Wertewandel Nachhaltigkeit
Nachhaltigkeit ist erstmal ein Wort. Hier im Quartier wollen wir es mit Leben füllen, alltagstauglich, denkbar und „gebrauchbar“ machen. Unser Ziel: Eine lebendige Kultur der Nachhaltigkeit.
Wohnen in der Stadt
Wohnen in der Stadt wirft ganz eigene Fragestellungen auf, etwa im Zusammenhang mit Gentrifizierung oder fehlendem sozialen Zusammenhalt. Im Quartier denken wir urbane Nachbarschaft neu und erproben zukunftsweisende Wohn- und Gemeinschaftsformen. Auch im Spannungsfeld zwischen energetischer Sanierung und Denkmalschutz suchen wir nach guten Lösungen.
Gesunde Stadt
Unter nachhaltigen Gesichtspunkten ist die gesunde Stadt ein Ort, der Räume für Bewegung, Ruhe und Teilnahme bereithält. Es muss dort möglich sein, zu atmen und zu essen, ohne die Gesundheit zu gefährden – in einem Umfeld, das auch seelisch gut tut.
Mobile Stadt
Das Unterwegssein in der Stadt belastet zu oft Umwelt und Nerven. Wir denken nach über ein Mobilitätskonzept, das auf Fahrräder, smarte Verkehrsleitsysteme und kollektive Verkehrsmittel setzt.
Sozial gerechte Stadt
Wer hat die Möglichkeit zur Teilhabe an einer Stadtzukunft?
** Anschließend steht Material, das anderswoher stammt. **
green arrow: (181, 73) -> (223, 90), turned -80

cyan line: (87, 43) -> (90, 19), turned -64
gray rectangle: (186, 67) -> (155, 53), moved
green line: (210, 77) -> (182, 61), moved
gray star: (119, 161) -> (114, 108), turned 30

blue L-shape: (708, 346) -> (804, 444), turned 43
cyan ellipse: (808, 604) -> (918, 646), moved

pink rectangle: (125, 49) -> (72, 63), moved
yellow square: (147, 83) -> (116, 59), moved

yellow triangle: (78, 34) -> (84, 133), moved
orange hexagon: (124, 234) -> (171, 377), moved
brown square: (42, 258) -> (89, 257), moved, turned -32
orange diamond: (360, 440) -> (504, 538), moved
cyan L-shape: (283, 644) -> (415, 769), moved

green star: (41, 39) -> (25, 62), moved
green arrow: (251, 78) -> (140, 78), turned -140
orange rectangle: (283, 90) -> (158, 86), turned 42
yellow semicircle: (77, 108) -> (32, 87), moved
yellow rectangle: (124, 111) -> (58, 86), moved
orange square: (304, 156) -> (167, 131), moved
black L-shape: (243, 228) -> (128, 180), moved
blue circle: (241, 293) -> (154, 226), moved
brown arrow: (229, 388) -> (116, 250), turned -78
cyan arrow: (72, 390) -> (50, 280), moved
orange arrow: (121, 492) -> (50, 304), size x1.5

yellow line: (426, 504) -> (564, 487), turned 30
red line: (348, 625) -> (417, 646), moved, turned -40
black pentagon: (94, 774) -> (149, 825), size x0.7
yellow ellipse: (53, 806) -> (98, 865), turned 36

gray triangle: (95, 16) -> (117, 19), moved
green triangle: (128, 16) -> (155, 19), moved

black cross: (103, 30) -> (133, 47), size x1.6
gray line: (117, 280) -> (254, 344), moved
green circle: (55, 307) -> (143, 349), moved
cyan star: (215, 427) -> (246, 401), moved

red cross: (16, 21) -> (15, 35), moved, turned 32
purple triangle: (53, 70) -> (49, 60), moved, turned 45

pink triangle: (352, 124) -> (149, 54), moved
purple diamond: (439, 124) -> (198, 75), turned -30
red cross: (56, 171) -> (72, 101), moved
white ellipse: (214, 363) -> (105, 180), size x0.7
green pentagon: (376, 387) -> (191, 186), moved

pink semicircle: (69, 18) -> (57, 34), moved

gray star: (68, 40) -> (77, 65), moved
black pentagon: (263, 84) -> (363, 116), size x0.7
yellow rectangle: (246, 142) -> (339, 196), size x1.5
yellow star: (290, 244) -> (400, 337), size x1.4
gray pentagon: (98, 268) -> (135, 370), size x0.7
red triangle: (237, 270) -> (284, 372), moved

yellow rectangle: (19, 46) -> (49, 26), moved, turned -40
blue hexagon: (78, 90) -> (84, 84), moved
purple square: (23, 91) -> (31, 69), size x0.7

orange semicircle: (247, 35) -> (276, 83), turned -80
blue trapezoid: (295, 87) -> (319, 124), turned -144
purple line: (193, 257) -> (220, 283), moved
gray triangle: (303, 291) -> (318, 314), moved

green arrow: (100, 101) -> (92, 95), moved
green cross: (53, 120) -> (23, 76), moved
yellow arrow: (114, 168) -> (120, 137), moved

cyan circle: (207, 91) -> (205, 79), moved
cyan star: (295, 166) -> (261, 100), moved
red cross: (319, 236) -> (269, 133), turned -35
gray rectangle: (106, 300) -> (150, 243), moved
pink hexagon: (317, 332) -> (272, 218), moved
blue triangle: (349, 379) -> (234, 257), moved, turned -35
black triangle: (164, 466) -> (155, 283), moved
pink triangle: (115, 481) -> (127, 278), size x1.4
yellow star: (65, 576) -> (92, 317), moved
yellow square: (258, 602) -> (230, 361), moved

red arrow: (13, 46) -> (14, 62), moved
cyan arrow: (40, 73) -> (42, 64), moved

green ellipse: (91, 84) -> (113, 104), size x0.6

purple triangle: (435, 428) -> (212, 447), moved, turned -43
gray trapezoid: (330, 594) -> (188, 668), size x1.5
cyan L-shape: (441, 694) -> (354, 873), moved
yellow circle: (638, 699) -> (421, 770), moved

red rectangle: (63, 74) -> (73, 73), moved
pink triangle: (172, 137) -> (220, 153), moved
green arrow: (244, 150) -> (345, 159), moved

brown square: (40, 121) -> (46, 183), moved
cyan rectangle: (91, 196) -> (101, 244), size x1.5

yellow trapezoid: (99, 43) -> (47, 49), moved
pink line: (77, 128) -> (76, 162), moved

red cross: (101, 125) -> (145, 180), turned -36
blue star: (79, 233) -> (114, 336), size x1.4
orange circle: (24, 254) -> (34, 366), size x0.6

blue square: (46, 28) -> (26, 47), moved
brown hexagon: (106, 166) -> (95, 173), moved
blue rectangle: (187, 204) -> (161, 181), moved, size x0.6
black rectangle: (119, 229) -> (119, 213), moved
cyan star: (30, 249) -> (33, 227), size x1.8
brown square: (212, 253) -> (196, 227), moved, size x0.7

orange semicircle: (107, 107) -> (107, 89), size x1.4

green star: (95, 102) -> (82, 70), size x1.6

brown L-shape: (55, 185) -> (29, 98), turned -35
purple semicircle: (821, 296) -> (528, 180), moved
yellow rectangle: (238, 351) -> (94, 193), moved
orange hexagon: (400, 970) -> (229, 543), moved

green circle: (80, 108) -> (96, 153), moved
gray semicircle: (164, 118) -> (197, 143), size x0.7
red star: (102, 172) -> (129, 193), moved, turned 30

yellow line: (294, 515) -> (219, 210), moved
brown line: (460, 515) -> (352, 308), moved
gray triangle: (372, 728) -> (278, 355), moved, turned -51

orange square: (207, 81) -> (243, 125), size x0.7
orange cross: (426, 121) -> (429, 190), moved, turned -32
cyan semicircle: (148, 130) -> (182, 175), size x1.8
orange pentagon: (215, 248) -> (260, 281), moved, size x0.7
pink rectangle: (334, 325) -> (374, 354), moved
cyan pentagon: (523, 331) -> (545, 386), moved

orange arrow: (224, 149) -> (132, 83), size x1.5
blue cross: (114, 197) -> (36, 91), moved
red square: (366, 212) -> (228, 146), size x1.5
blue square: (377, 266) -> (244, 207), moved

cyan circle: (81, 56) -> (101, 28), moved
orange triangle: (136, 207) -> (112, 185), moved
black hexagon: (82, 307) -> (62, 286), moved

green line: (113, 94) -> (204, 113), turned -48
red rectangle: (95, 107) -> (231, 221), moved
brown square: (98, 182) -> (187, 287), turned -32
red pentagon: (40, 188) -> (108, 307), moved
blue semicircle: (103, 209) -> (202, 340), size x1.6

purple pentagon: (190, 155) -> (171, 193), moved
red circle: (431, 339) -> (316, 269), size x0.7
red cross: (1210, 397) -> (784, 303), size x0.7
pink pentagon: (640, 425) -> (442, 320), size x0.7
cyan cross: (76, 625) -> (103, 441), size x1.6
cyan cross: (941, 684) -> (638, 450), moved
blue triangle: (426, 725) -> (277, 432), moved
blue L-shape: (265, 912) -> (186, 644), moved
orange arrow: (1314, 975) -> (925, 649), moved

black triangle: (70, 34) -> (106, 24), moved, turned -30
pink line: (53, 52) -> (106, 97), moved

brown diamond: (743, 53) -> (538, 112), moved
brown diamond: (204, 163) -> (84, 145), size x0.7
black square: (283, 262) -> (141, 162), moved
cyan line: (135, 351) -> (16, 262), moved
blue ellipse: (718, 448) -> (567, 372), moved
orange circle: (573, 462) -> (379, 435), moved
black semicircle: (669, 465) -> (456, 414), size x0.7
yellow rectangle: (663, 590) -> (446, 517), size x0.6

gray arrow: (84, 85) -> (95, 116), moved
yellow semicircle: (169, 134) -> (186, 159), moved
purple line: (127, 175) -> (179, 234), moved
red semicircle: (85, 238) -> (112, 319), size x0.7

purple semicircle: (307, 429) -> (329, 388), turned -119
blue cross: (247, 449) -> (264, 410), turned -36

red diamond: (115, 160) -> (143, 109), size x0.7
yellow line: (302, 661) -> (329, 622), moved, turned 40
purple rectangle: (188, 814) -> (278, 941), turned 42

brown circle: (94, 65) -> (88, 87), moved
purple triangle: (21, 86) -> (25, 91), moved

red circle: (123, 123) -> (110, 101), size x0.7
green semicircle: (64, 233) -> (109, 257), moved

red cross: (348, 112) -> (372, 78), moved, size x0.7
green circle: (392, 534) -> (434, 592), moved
Wer nicht und aus welchem Grund? Wir beschäftigen uns mit Hürden und Barrieren, die Menschen von Entscheidungs- und Gestaltungsprozessen im Quartier ausschließen. Und suchen Auswege.
Stadt im Postwachstum
Weil die Ressourcen unseres Planeten endlich sind, kann ein wachstumsorientiertes Wirtschaftssystem auf Dauer nicht funktionieren. Wir denken darüber nach, wie das gute Leben in einer städtischen Postwachstumsgesellschaft aussehen könnte.
Kreislaufstadt
Städte, wie sie heute funktionieren, verursachen Unmengen Müll. Wir wollen uns der Kreislaufstadt von morgen nähern, in der Abfall Ressource ist und zum Rohstoff für neue Produkte wird.
Gebaute Stadt
Die Karlsruher Oststadt gibt es schon, man muss sie nicht neu bauen. Stadtentwicklung sollte deshalb auf Basis des gewachsenen Miteinanders vor Ort passieren – um das, was ist, gemeinsam weiterzuerzählen.
Wirtschaften in der Stadt
Wir machen uns Gedanken darüber, wie nachhaltiges Wirtschaften in der Stadt funktionieren kann. Lokale Auswirkungen der globalisierten, wachstumsbasierten Wirtschaftsweise werden in den Blick genommen und alternative Ideen gesucht, beforscht und ernst genommen.
Stadttechnologie
Unsere Idee: Die Stadtgesellschaft näher heranholen an die „Wissensfabrik“ KIT. Smarte Innovationen zu Themen wie nachhaltige Mobilität oder erneuerbare Energie können so prompt dem Quartier zugutekommen.
Stadt gestalten
An der Zukunft der eigenen Stadt mitwirken zu können, empfinden wir als grundlegend für ein urbanes Konzept des guten Lebens. Dabei geht es uns darum, Möglichkeitsräume des Mitgestaltens zu schaffen und zu erhalten. Damit meinen wir auch: ganz konkrete Orte und Plätze im Viertel.